- Pedido escrito
No excerto sobre a poesia medieval em Santarém, quem compunha as cantigas de amigo?

- Excerto selecionado
#####
Santarém, Capital do Gótico (VIII)

(primeira parte e explicação do «bodo aos pobres» aqui)

A MAIS FREMOSA DE QUANTAS VEJO / EN SANTAREN, E QUE MAIS DESEJO

Na Idade Média, Santarém foi um dos principais centros da poesia galaico-portuguesa e provençal. Um género literário que se desenvolveu e germinou muito por obra e graça do lirismo islâmico, que teve na cidade muitos dos seus representantes. A sua posição geográfica facilitava o intercâmbio de culturas e aumentou com a chegada dos cruzados franceses, no contexto das guerras da Reconquista.
As cantigas de amigo eram uma forma de «fazer falar» as mulheres. Dos seus sentimentos – alegrias, tristezas, amor e ciúme. Os trovadores escreviam-nas como se fossem as mulheres a fazê-lo.
Constituindo a variedade mais importante e original da nossa produção lírica da Idade Média, estas composições enquadram-se na poesia trovadoresca, mas incluem a particularidade de conferirem estatuto de enunciação à mulher, embora sejam sujeitos masculinos a compô-las.
#####
- Entradas listadas
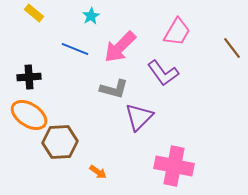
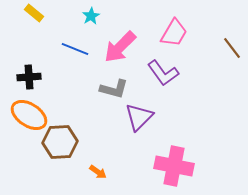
pink trapezoid: moved 3 px left, 1 px down
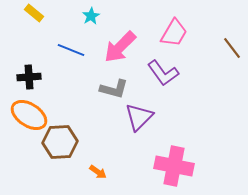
blue line: moved 4 px left, 1 px down
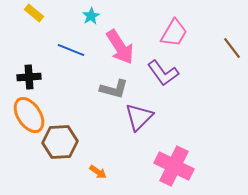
pink arrow: rotated 78 degrees counterclockwise
orange ellipse: rotated 24 degrees clockwise
pink cross: rotated 15 degrees clockwise
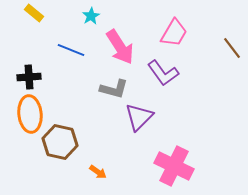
orange ellipse: moved 1 px right, 1 px up; rotated 27 degrees clockwise
brown hexagon: rotated 16 degrees clockwise
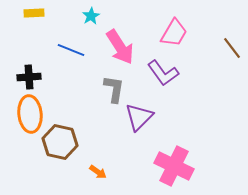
yellow rectangle: rotated 42 degrees counterclockwise
gray L-shape: rotated 96 degrees counterclockwise
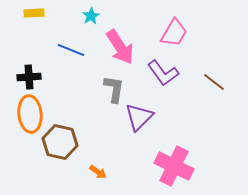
brown line: moved 18 px left, 34 px down; rotated 15 degrees counterclockwise
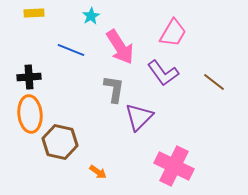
pink trapezoid: moved 1 px left
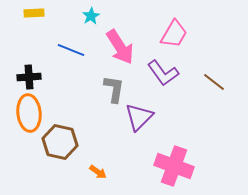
pink trapezoid: moved 1 px right, 1 px down
orange ellipse: moved 1 px left, 1 px up
pink cross: rotated 6 degrees counterclockwise
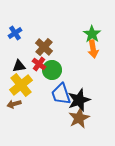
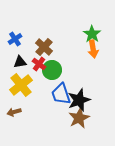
blue cross: moved 6 px down
black triangle: moved 1 px right, 4 px up
brown arrow: moved 8 px down
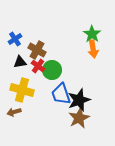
brown cross: moved 7 px left, 3 px down; rotated 12 degrees counterclockwise
red cross: moved 1 px left, 2 px down
yellow cross: moved 1 px right, 5 px down; rotated 35 degrees counterclockwise
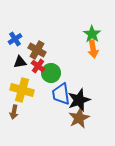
green circle: moved 1 px left, 3 px down
blue trapezoid: rotated 10 degrees clockwise
brown arrow: rotated 64 degrees counterclockwise
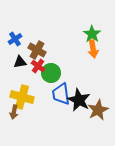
yellow cross: moved 7 px down
black star: rotated 25 degrees counterclockwise
brown star: moved 19 px right, 8 px up
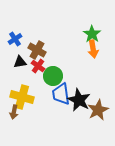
green circle: moved 2 px right, 3 px down
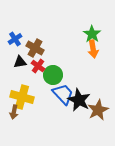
brown cross: moved 2 px left, 2 px up
green circle: moved 1 px up
blue trapezoid: moved 2 px right; rotated 145 degrees clockwise
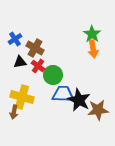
blue trapezoid: rotated 45 degrees counterclockwise
brown star: rotated 20 degrees clockwise
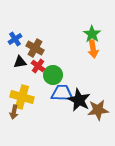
blue trapezoid: moved 1 px left, 1 px up
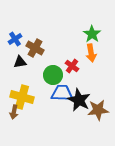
orange arrow: moved 2 px left, 4 px down
red cross: moved 34 px right
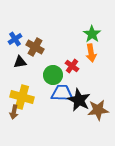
brown cross: moved 1 px up
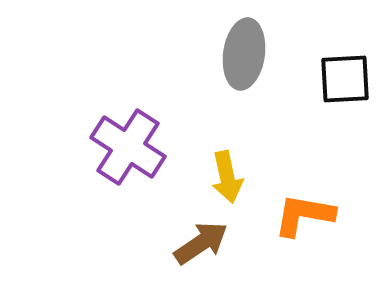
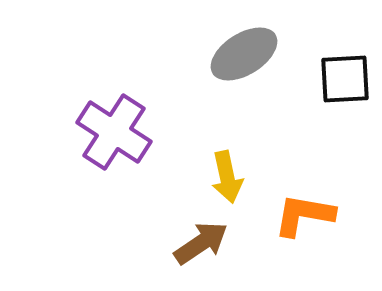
gray ellipse: rotated 50 degrees clockwise
purple cross: moved 14 px left, 15 px up
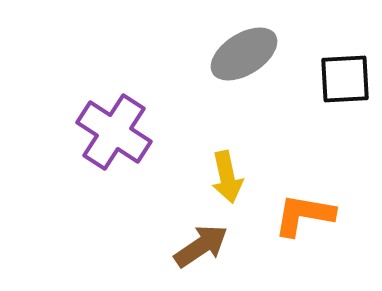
brown arrow: moved 3 px down
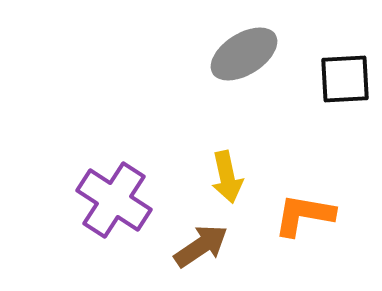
purple cross: moved 68 px down
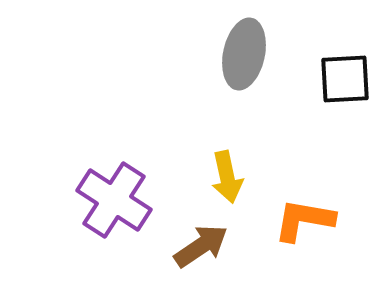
gray ellipse: rotated 46 degrees counterclockwise
orange L-shape: moved 5 px down
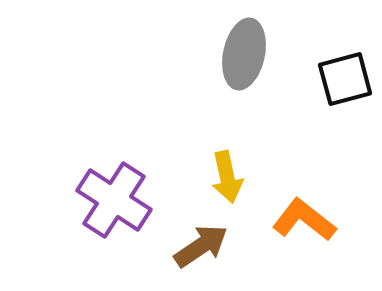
black square: rotated 12 degrees counterclockwise
orange L-shape: rotated 28 degrees clockwise
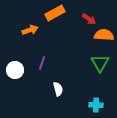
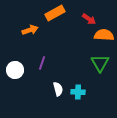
cyan cross: moved 18 px left, 13 px up
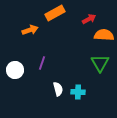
red arrow: rotated 64 degrees counterclockwise
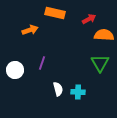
orange rectangle: rotated 42 degrees clockwise
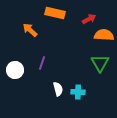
orange arrow: rotated 119 degrees counterclockwise
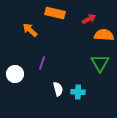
white circle: moved 4 px down
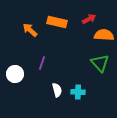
orange rectangle: moved 2 px right, 9 px down
green triangle: rotated 12 degrees counterclockwise
white semicircle: moved 1 px left, 1 px down
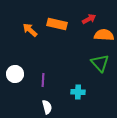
orange rectangle: moved 2 px down
purple line: moved 1 px right, 17 px down; rotated 16 degrees counterclockwise
white semicircle: moved 10 px left, 17 px down
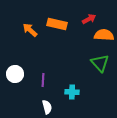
cyan cross: moved 6 px left
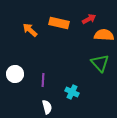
orange rectangle: moved 2 px right, 1 px up
cyan cross: rotated 24 degrees clockwise
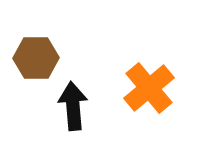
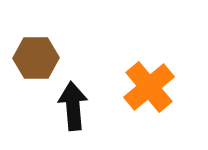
orange cross: moved 1 px up
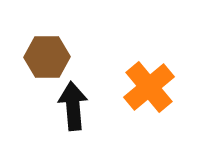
brown hexagon: moved 11 px right, 1 px up
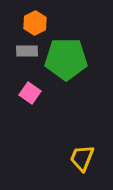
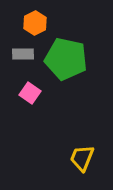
gray rectangle: moved 4 px left, 3 px down
green pentagon: rotated 12 degrees clockwise
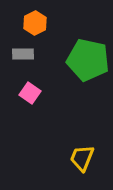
green pentagon: moved 22 px right, 1 px down
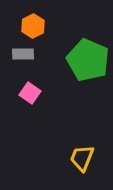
orange hexagon: moved 2 px left, 3 px down
green pentagon: rotated 12 degrees clockwise
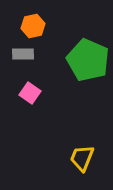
orange hexagon: rotated 15 degrees clockwise
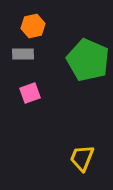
pink square: rotated 35 degrees clockwise
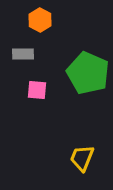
orange hexagon: moved 7 px right, 6 px up; rotated 20 degrees counterclockwise
green pentagon: moved 13 px down
pink square: moved 7 px right, 3 px up; rotated 25 degrees clockwise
#####
- Resultado da tarefa
Eram compostas pelos trovadores, sujeitos masculinos que as escreviam como se fossem as mulheres a fazê-lo.